You can roast your chicken on a broiler pan, so the fat goes through the slots into the pan below. That controls the spattering at least though it might smoke a bit at 450.
I love my poultry shears. We get them at Harbor Freight very cheap.
I'm gonna go with 400 degrees. It worked like a champ with the turkey. Maybe I'll preheat the oven to 450 then drop it to 400 after the chicken has been in a few minutes.
My poultry shears are cheap and ancient, at least 15 years old and have never been sharpened. Sometimes they stick when I slam them shut cutting through bones but I've never had a problem with them. I use them often for breaking down whole birds for frying, cutting joints apart when I'm carving birds and I've been spatchcocking chickens and the big Perdue game hens for years with them, I just never thought of increasing the cooking temp to improve the quality of the breast meat. Removing the wishbone and breaking the breast bone to flatten the bird out was also new to me.

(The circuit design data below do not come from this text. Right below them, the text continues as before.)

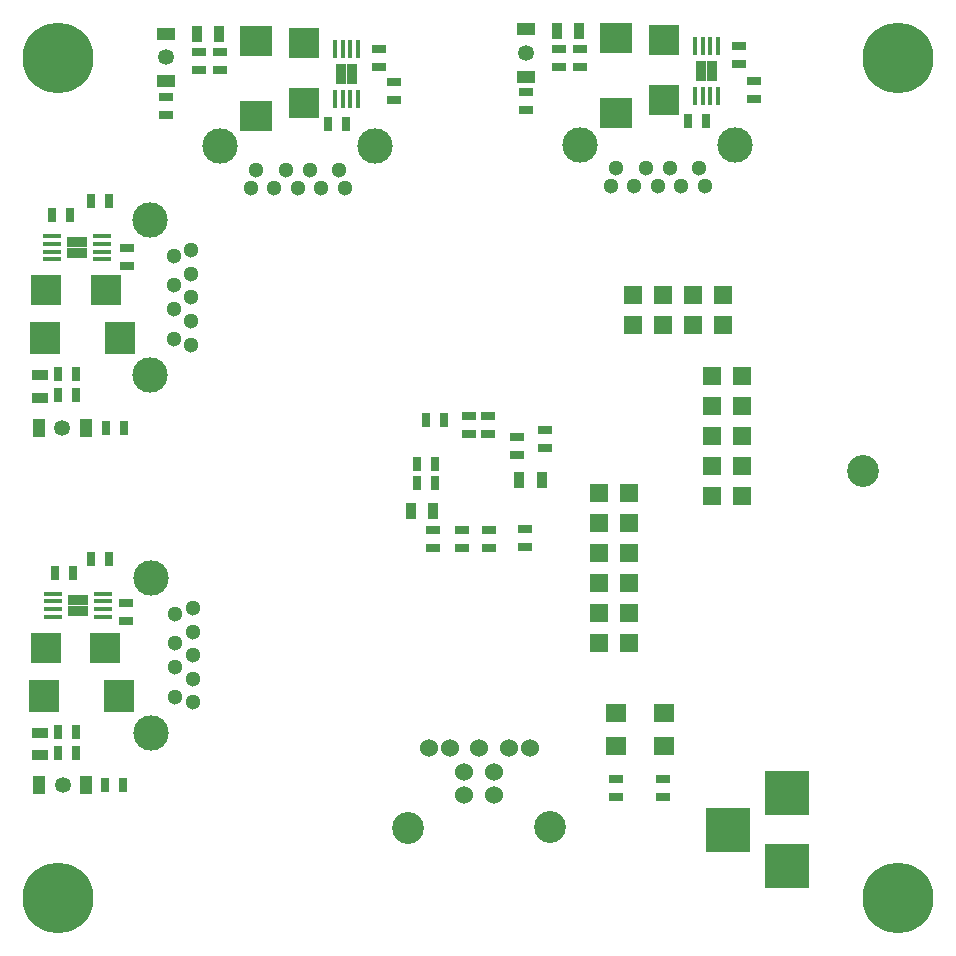
<source format=gbr>
G04 #@! TF.GenerationSoftware,KiCad,Pcbnew,(2017-08-08 revision 53204e097)-makepkg*
G04 #@! TF.CreationDate,2017-08-23T13:37:33+02:00*
G04 #@! TF.ProjectId,usbhub01a,7573626875623031612E6B696361645F,rev?*
G04 #@! TF.SameCoordinates,Original*
G04 #@! TF.FileFunction,Soldermask,Top*
G04 #@! TF.FilePolarity,Negative*
%FSLAX46Y46*%
G04 Gerber Fmt 4.6, Leading zero omitted, Abs format (unit mm)*
G04 Created by KiCad (PCBNEW (2017-08-08 revision 53204e097)-makepkg) date 08/23/17 13:37:33*
%MOMM*%
%LPD*%
G01*
G04 APERTURE LIST*
%ADD10R,1.800860X1.597660*%
%ADD11C,2.700000*%
%ADD12R,3.810000X3.810000*%
%ADD13C,1.524000*%
%ADD14C,2.700020*%
%ADD15R,0.889000X1.397000*%
%ADD16R,2.550160X2.700020*%
%ADD17R,2.550160X2.499360*%
%ADD18R,2.700020X2.550160*%
%ADD19R,2.499360X2.550160*%
%ADD20R,1.050000X1.500000*%
%ADD21C,1.350000*%
%ADD22R,1.500000X1.050000*%
%ADD23R,1.524000X1.524000*%
%ADD24R,1.397000X0.889000*%
%ADD25C,6.000000*%
%ADD26R,1.550000X0.420000*%
%ADD27R,0.840000X0.940000*%
%ADD28R,0.420000X1.550000*%
%ADD29R,0.940000X0.840000*%
%ADD30C,1.300000*%
%ADD31C,2.999740*%
%ADD32R,0.635000X1.143000*%
%ADD33R,1.143000X0.635000*%
G04 APERTURE END LIST*
D10*
X163013206Y-121502880D03*
X163013206Y-124342600D03*
X158956074Y-124335522D03*
X158956074Y-121495802D03*
D11*
X179882800Y-100990400D03*
D12*
X173431200Y-134495400D03*
X173431200Y-128295400D03*
X168431200Y-131395400D03*
D13*
X151666000Y-124481000D03*
X149896000Y-124481000D03*
X147396000Y-124481000D03*
X144896000Y-124481000D03*
X143166000Y-124481000D03*
X148646000Y-126481000D03*
X146146000Y-126481000D03*
X146146000Y-128481000D03*
X148646000Y-128481000D03*
D14*
X153416000Y-131191000D03*
X141396720Y-131255500D03*
D15*
X141592300Y-104419400D03*
X143497300Y-104419400D03*
D16*
X116913883Y-120066011D03*
X110563883Y-120066011D03*
X116992400Y-89789000D03*
X110642400Y-89789000D03*
D17*
X115755643Y-116002011D03*
X110706123Y-116002011D03*
X115808760Y-85725000D03*
X110759240Y-85725000D03*
D18*
X128524000Y-70993000D03*
X128524000Y-64643000D03*
X159004000Y-70739000D03*
X159004000Y-64389000D03*
D19*
X132588000Y-69834760D03*
X132588000Y-64785240D03*
X163068000Y-69580760D03*
X163068000Y-64531240D03*
D20*
X114141000Y-127648000D03*
X110141000Y-127648000D03*
D21*
X112141000Y-127648000D03*
D20*
X114109000Y-97409000D03*
X110109000Y-97409000D03*
D21*
X112109000Y-97409000D03*
D22*
X120891000Y-68005848D03*
X120891000Y-64005848D03*
D21*
X120891000Y-66005848D03*
D22*
X151384000Y-67627000D03*
X151384000Y-63627000D03*
D21*
X151384000Y-65627000D03*
D23*
X169672000Y-103124000D03*
X167132000Y-103124000D03*
X169672000Y-100584000D03*
X167132000Y-100584000D03*
X169672000Y-98044000D03*
X167132000Y-98044000D03*
X169672000Y-95504000D03*
X167132000Y-95504000D03*
X169672000Y-92964000D03*
X167132000Y-92964000D03*
D24*
X110182883Y-125082511D03*
X110182883Y-123177511D03*
X110236000Y-94805500D03*
X110236000Y-92900500D03*
D15*
X153987500Y-63754000D03*
X155892500Y-63754000D03*
X123507500Y-64008000D03*
X125412500Y-64008000D03*
D25*
X182880000Y-66040000D03*
X182880000Y-137160000D03*
X111760000Y-66040000D03*
X111760000Y-137160000D03*
D26*
X115531935Y-113362607D03*
X115531935Y-112712607D03*
X115531935Y-112062607D03*
X115531935Y-111412607D03*
X111321935Y-111412607D03*
X111321935Y-112062607D03*
X111321935Y-112712607D03*
X111321935Y-113362607D03*
D27*
X113006935Y-111917607D03*
X113006935Y-112857607D03*
X113846935Y-111917607D03*
X113846935Y-112857607D03*
D26*
X115478800Y-83106000D03*
X115478800Y-82456000D03*
X115478800Y-81806000D03*
X115478800Y-81156000D03*
X111268800Y-81156000D03*
X111268800Y-81806000D03*
X111268800Y-82456000D03*
X111268800Y-83106000D03*
D27*
X112953800Y-81661000D03*
X112953800Y-82601000D03*
X113793800Y-81661000D03*
X113793800Y-82601000D03*
D28*
X135207000Y-69488000D03*
X135857000Y-69488000D03*
X136507000Y-69488000D03*
X137157000Y-69488000D03*
X137157000Y-65278000D03*
X136507000Y-65278000D03*
X135857000Y-65278000D03*
X135207000Y-65278000D03*
D29*
X136652000Y-66963000D03*
X135712000Y-66963000D03*
X136652000Y-67803000D03*
X135712000Y-67803000D03*
D28*
X165687000Y-69249000D03*
X166337000Y-69249000D03*
X166987000Y-69249000D03*
X167637000Y-69249000D03*
X167637000Y-65039000D03*
X166987000Y-65039000D03*
X166337000Y-65039000D03*
X165687000Y-65039000D03*
D29*
X167132000Y-66724000D03*
X166192000Y-66724000D03*
X167132000Y-67564000D03*
X166192000Y-67564000D03*
D30*
X123134000Y-120620000D03*
X123134000Y-118620000D03*
X123134000Y-116620000D03*
X123134000Y-114620000D03*
X123134000Y-112620000D03*
X121634000Y-120120000D03*
D31*
X119634000Y-110050000D03*
X119634000Y-123190000D03*
D30*
X121634000Y-113120000D03*
X121634000Y-115620000D03*
X121634000Y-117620000D03*
X123032400Y-90317800D03*
X123032400Y-88317800D03*
X123032400Y-86317800D03*
X123032400Y-84317800D03*
X123032400Y-82317800D03*
X121532400Y-89817800D03*
D31*
X119532400Y-79747800D03*
X119532400Y-92887800D03*
D30*
X121532400Y-82817800D03*
X121532400Y-85317800D03*
X121532400Y-87317800D03*
X158526000Y-76906000D03*
X160526000Y-76906000D03*
X162526000Y-76906000D03*
X164526000Y-76906000D03*
X166526000Y-76906000D03*
X159026000Y-75406000D03*
D31*
X169096000Y-73406000D03*
X155956000Y-73406000D03*
D30*
X166026000Y-75406000D03*
X163526000Y-75406000D03*
X161526000Y-75406000D03*
X128046000Y-77033000D03*
X130046000Y-77033000D03*
X132046000Y-77033000D03*
X134046000Y-77033000D03*
X136046000Y-77033000D03*
X128546000Y-75533000D03*
D31*
X138616000Y-73533000D03*
X125476000Y-73533000D03*
D30*
X135546000Y-75533000D03*
X133046000Y-75533000D03*
X131046000Y-75533000D03*
D32*
X143662400Y-102082600D03*
X142138400Y-102082600D03*
D33*
X148259800Y-105994200D03*
X148259800Y-107518200D03*
X148183600Y-97917000D03*
X148183600Y-96393000D03*
X146558000Y-96367600D03*
X146558000Y-97891600D03*
D32*
X142875000Y-96672400D03*
X144399000Y-96672400D03*
X143687800Y-100457000D03*
X142163800Y-100457000D03*
D33*
X150622000Y-98120200D03*
X150622000Y-99644200D03*
X143459200Y-106045000D03*
X143459200Y-107569000D03*
X145923000Y-106032300D03*
X145923000Y-107556300D03*
X152933400Y-97561400D03*
X152933400Y-99085400D03*
X151307800Y-107467400D03*
X151307800Y-105943400D03*
X117528135Y-113716011D03*
X117528135Y-112192011D03*
X117602000Y-82169000D03*
X117602000Y-83693000D03*
D32*
X111706883Y-123114011D03*
X113230883Y-123114011D03*
X113284000Y-92837000D03*
X111760000Y-92837000D03*
X136144000Y-71628000D03*
X134620000Y-71628000D03*
X166624000Y-71374000D03*
X165100000Y-71374000D03*
D33*
X125476000Y-67056000D03*
X125476000Y-65532000D03*
X155956000Y-66802000D03*
X155956000Y-65278000D03*
D32*
X111706883Y-124892011D03*
X113230883Y-124892011D03*
X111760000Y-94615000D03*
X113284000Y-94615000D03*
D33*
X154178000Y-65278000D03*
X154178000Y-66802000D03*
X123698000Y-65532000D03*
X123698000Y-67056000D03*
X170688000Y-68021200D03*
X170688000Y-69545200D03*
X140157200Y-68072000D03*
X140157200Y-69596000D03*
D32*
X116027200Y-78130400D03*
X114503200Y-78130400D03*
X114554000Y-108458000D03*
X116078000Y-108458000D03*
X113032335Y-109642303D03*
X111508335Y-109642303D03*
X111252000Y-79375000D03*
X112776000Y-79375000D03*
X117221000Y-127635000D03*
X115697000Y-127635000D03*
X115824000Y-97409000D03*
X117348000Y-97409000D03*
D33*
X138938000Y-65278000D03*
X138938000Y-66802000D03*
X169418000Y-65024000D03*
X169418000Y-66548000D03*
X120904000Y-69342000D03*
X120904000Y-70866000D03*
X151384000Y-68961000D03*
X151384000Y-70485000D03*
X158953200Y-127106662D03*
X158953200Y-128630662D03*
D15*
X152692100Y-101803200D03*
X150787100Y-101803200D03*
D23*
X168046400Y-86156800D03*
X168046400Y-88696800D03*
X165506400Y-86156800D03*
X165506400Y-88696800D03*
X162966400Y-86156800D03*
X162966400Y-88696800D03*
X160426400Y-86156800D03*
X160426400Y-88696800D03*
X157530800Y-102870000D03*
X160070800Y-102870000D03*
X157530800Y-105410000D03*
X160070800Y-105410000D03*
X157530800Y-107950000D03*
X160070800Y-107950000D03*
X157530800Y-110490000D03*
X160070800Y-110490000D03*
X157530800Y-113030000D03*
X160070800Y-113030000D03*
X157530800Y-115570000D03*
X160070800Y-115570000D03*
D33*
X162991800Y-128625600D03*
X162991800Y-127101600D03*
M02*

</source>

Scout, yes I've done a few crown roasts and they are awesome and make a great holiday presentation. Be sure and have the butcher French it for you, then wrap tinfoil around the end of each bone so it doesn't blacken while cooking. If you want to go completely hog wild with it make paper frills to go on each bone for a truly spectacular presentation.
Oh, and Scout, tell the butcher you plan on stuffing it so he should leave a fist sized hole in the middle, otherwise he will tie it too tight and there wont be room for the rice. It's been a long time but the problem I recall was that I overcooked it so the meat was a little dry(twice) the third time I managed to get it right. Remember that the internal temp will rise considerably as the meat sits before serving so take it out before it reaches the actual temp you are shooting for. It's okay if it's very slightly pink in the middle when you serve it.
Most USDA Prime beef is sold to high end restaurants.
This is generally true although at the Costco in Eugene one can get prime beef. Since the economic crash in 2008 they have somehow been able to get ahold of it in our neck. Recently I bought a package of prime grade strip steaks there for $8.99/lb--- which today is an amazing price.
There are about 8 steaks per tray and I package them separately then vacuum freeze them. I mostly grill them, slice them up, and have them over a super salad. Good stuff mon.
Which brings to mind--there was a local restaurant I went to from time to time for lunch when a teen. One had the choice of having soup or salad before the entree. The waitress would ask me “Would you like the super salad” and I would reply---yes!!!
Drum roll-cymbal crash.
Get your facts first, then you can distort them as you please.
My local BJs has individually packaged prime strip steaks too. But they're more like $14.99 a pound and to be honest I didn't find them to be much better than the choice strip steaks right beside them. If I'm gonna drop that kinda cash on a meal I'll go with lamb chops over a strip steak any day.
Stators Market in San Diego has NY Strips for $4.99. Probably awful, but I'm game to try. We have a butcher shop here that actually buys all the 4H and Future Farmers animals and butchers them. They are a bit pricey but I bet they are prime.